I have been developing a superhero tabletop RPG since early last year and some blog-mates have encouraged me to share the challenges of developing it and talk about the process of game design, in general. In this post I’m going to talk about why I’m doing it, and define what exactly I’m trying to create. In later posts I will talk about the nitty gritty details.
The tabletop RPG, or Role-Playing Game, that most people have heard of is Dungeons and Dragons, but that is just the most famous one. There are also hundreds of other systems spanning genres, themes, complexity, and required investment.
If you haven’t played one, a brief introduction: RPGs are not games in the traditional sense, you are not typically playing to win or lose. You are playing to tell a story.
Each player invents a character whose personality, choices and actions they control. Usually one other person is in charge of providing a world for those characters to live in and challenges to face. Most of this is done through conversation, with dice being used to decide what happens when outcomes are uncertain. They’re part collaborative storytelling, part tactical strategy game.
Depending on which system you use, the nature of those two elements can vary greatly. Some games, like Fiasco are more like improv theatre activities, while games like the legendarily complicated HackMaster focus more on the specifics of battle.
In most games I’ve played, the driving factors are improv comedy and the consumption of Doritos.
On to game design process.
Step 1: Define your problem (the only step I’m talking about today)
When developing a game, you are trying to design an experience. You are providing a framework in which players will tell their stories. Ideally, every aspect of the system should facilitate the creation of those stories. Before you can start designing a system, you have to really understand the kind of stories you want to tell.
I want to tell superhero stories. Specifically, I want an accessible game about the lives and adventures of a team of superheroes. I want a tabletop RPG that can recreate Avengers, or X-men, or Justice League comics. Not just one issue, or even storyline, but ongoing adventures. There are other superhero RPG systems out there: Powers and Paragons, Icons Assembled, and Mutants and Masterminds to name a few. But none of them do exactly what I want.
I need to break that idea down to really understand what I’m trying to make.
Teams: The game is about a superteam, a group of superheroes working together. This can include characters with wildly different powers.
Ongoing: The stories do not end after one adventure. Characters grow and change, relationships evolve.
About lives and adventures: I want the focus to be on the lives of the characters, who they are and what they do and the melodrama around that.
Accessible: I want people to be able to play it without a lot of investment or skill. I want it to be relatively easy to understand and not too complicated. The barrier to entry should be understanding basic superhero stories, not understanding calculus.
That’s the game I’m trying to make. There is a lot implied in there, and a pile of tough challenges to overcome. Anyone who has played a tabletop RPG will already see a few.

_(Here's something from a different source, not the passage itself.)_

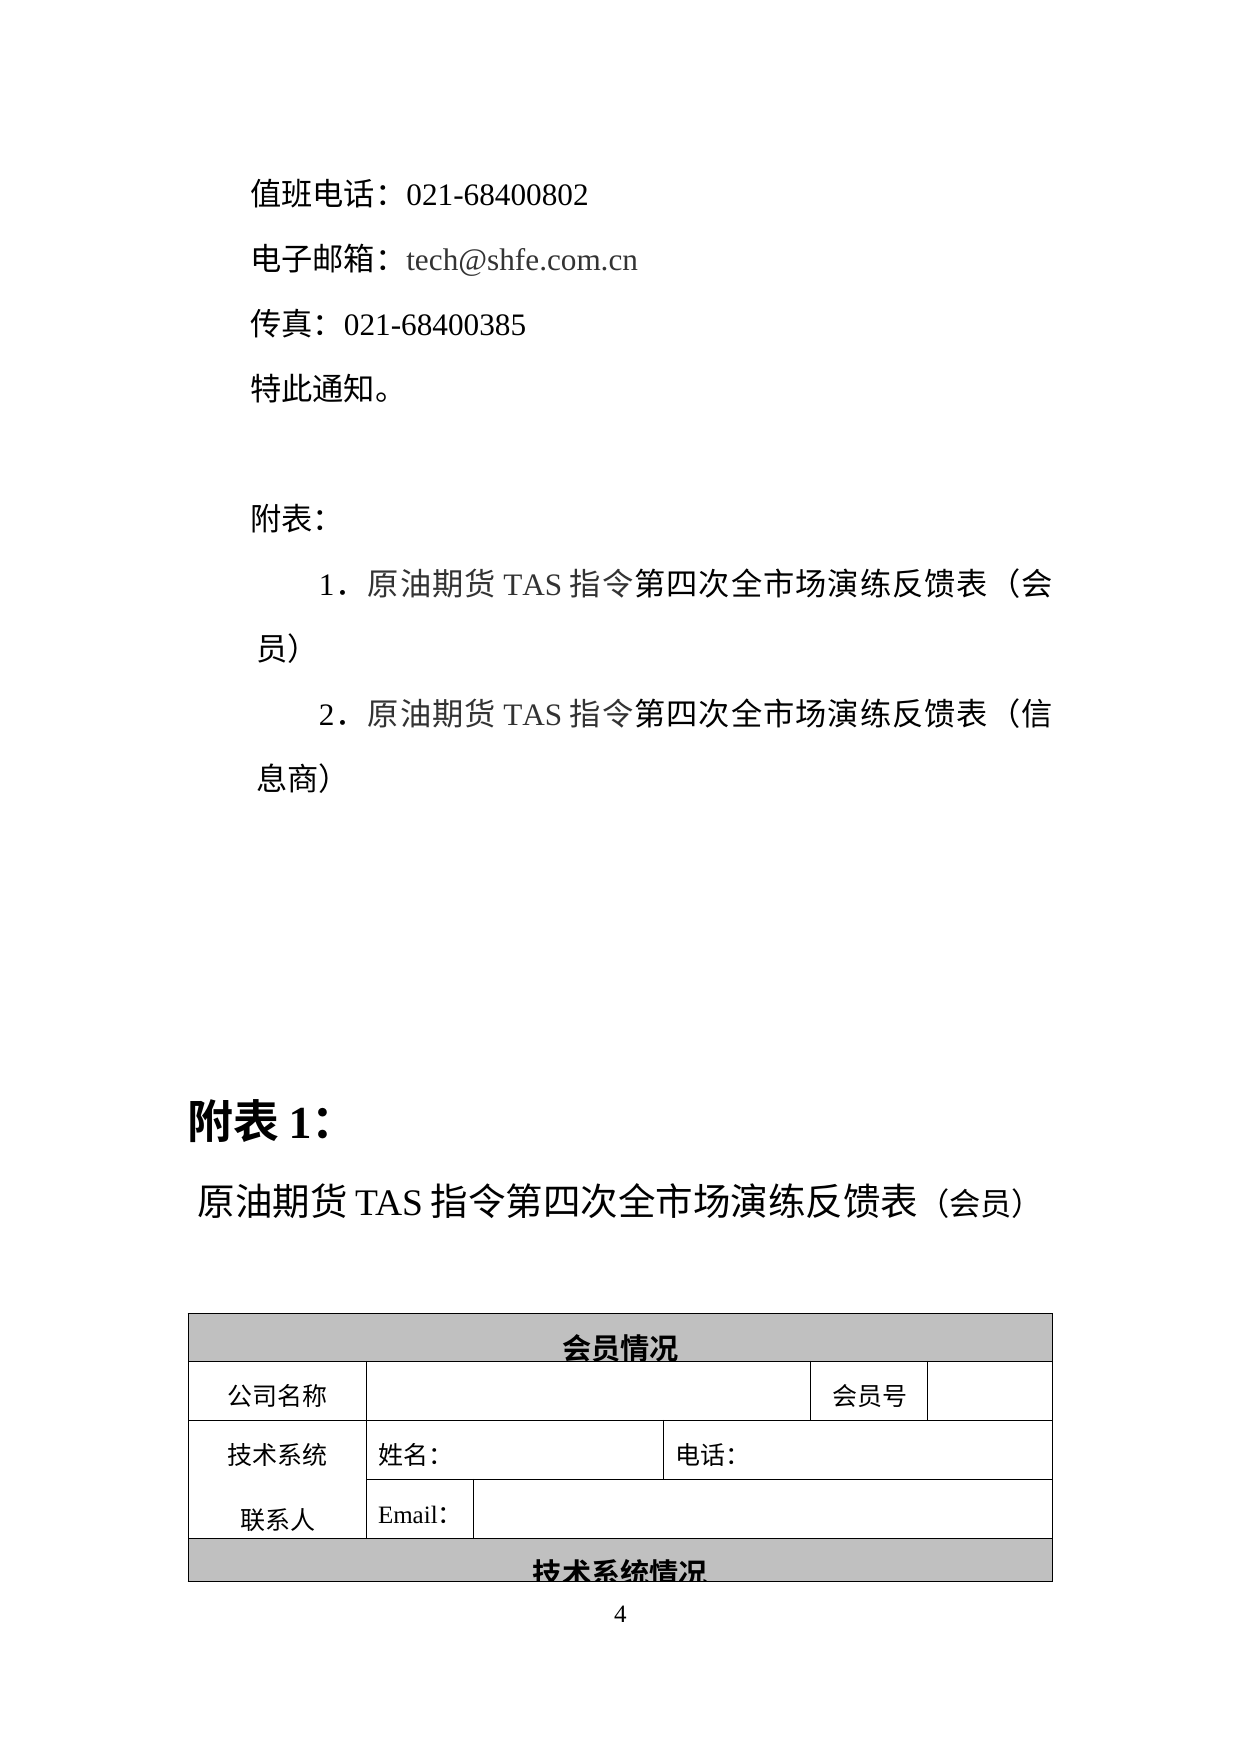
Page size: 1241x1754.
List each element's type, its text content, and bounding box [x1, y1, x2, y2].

Having Superman on the same team as Batman is hard enough to justify in a comic where writers have complete control. Balancing that fundamental imbalance of power will be tough.
Opening the floodgates of superpowers is also a challenge. There are superpowers in comics that rewrite the nature of reality. Navigating that is a challenge every superhero RPG has grappled with, and often poorly.
Ongoing stories usually mean character advancement, getting better over time through play. That means the system has to be able to scale with character growth. It means there need to be interesting reasons to continue playing, and opportunities for a variety of stories to be told with the same characters.
Being about the lives and adventures seems obvious, but it speaks to the focus of play. It’s not primarily about the fights. It’s more about relationships and drama than it is about punching things to the moon. That implies a system with fewer mechanics and more emphasis on role-playing choices than strategic ones. It needs to be a system that supports people making poor choices because those can make for a better story.